::: Dataset
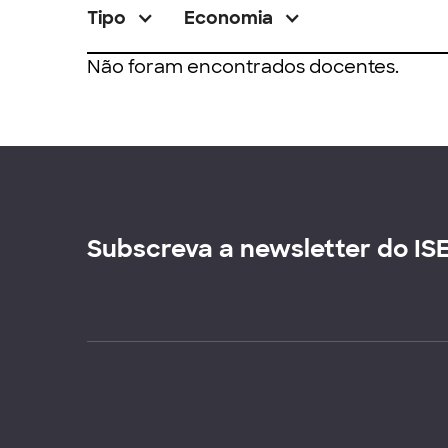
Tipo
Economia
Não foram encontrados docentes.
Subscreva a newsletter do IS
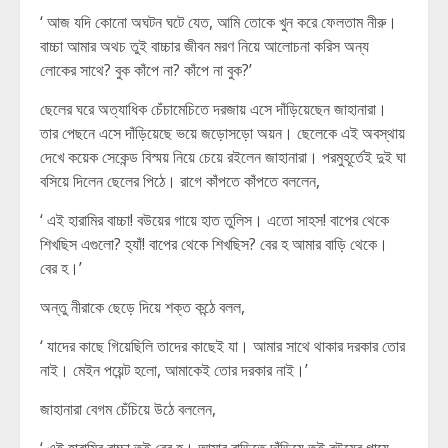
‘ আজ যদি কোনো অঘটন ঘটে যেত, আমি তোকে খুন করে ফেলতাম নীরু।
বাচ্চা আমার অথচ তুই বাচ্চার জীবন মরণ নিয়ে আলোচনা করিস অন্য
লোকের সাথে? বুক কাঁপে না? কাঁপে না বুক?’
ছেলের ঘরে অত্যাধিক চেঁচামেচিতে দরজায় এসে দাঁড়িয়েছেন জাহানারা।
তার পেছনে এসে দাঁড়িয়েছে ভয়ে জড়োসড়ো অয়ন। ছেলেকে এই অবস্থায়
দেখে কয়েক সেকেন্ড বিস্ময় নিয়ে চেয়ে রইলেন জাহানারা। পরমুহূর্তেই দুই ঘা
বসিয়ে দিলেন ছেলের পিঠে। রাগে কাঁপতে কাঁপতে বললেন,
‘ এই হারামির বাচ্চা! বউয়ের গায়ে হাত তুলিস। এতো সাহস! বাপের থেকে
শিখছিস এগুলো? হ্যাঁ! বাপের থেকে শিখছিস? বের হ আমার বাড়ি থেকে।
বের হ।’
অন্তু নীরাকে ছেড়ে দিয়ে শক্ত কন্ঠে বলল,
‘ যাদের কাছে গিয়েছিলি তাদের কাছেই যা। আমার সাথে থাকার দরকার তোর
নাই। মেইন পয়েন্ট হলো, আমাকেই তোর দরকার নাই।’
জাহানারা বেগম চেঁচিয়ে উঠে বললেন,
::::::
■ What you have to do: Copy out every line of the material above word for word, omitting the pictures.

■ Answer section:
Tipo
Economia
Não foram encontrados docentes.
Subscreva a newsletter do IS
‘ আজ যদি কোনো অঘটন ঘটে যেত, আমি তোকে খুন করে ফেলতাম নীরু।
বাচ্চা আমার অথচ তুই বাচ্চার জীবন মরণ নিয়ে আলোচনা করিস অন্য
লোকের সাথে? বুক কাঁপে না? কাঁপে না বুক?’
ছেলের ঘরে অত্যাধিক চেঁচামেচিতে দরজায় এসে দাঁড়িয়েছেন জাহানারা।
তার পেছনে এসে দাঁড়িয়েছে ভয়ে জড়োসড়ো অয়ন। ছেলেকে এই অবস্থায়
দেখে কয়েক সেকেন্ড বিস্ময় নিয়ে চেয়ে রইলেন জাহানারা। পরমুহূর্তেই দুই ঘা
বসিয়ে দিলেন ছেলের পিঠে। রাগে কাঁপতে কাঁপতে বললেন,
‘ এই হারামির বাচ্চা! বউয়ের গায়ে হাত তুলিস। এতো সাহস! বাপের থেকে
শিখছিস এগুলো? হ্যাঁ! বাপের থেকে শিখছিস? বের হ আমার বাড়ি থেকে।
বের হ।’
অন্তু নীরাকে ছেড়ে দিয়ে শক্ত কন্ঠে বলল,
‘ যাদের কাছে গিয়েছিলি তাদের কাছেই যা। আমার সাথে থাকার দরকার তোর
নাই। মেইন পয়েন্ট হলো, আমাকেই তোর দরকার নাই।’
জাহানারা বেগম চেঁচিয়ে উঠে বললেন,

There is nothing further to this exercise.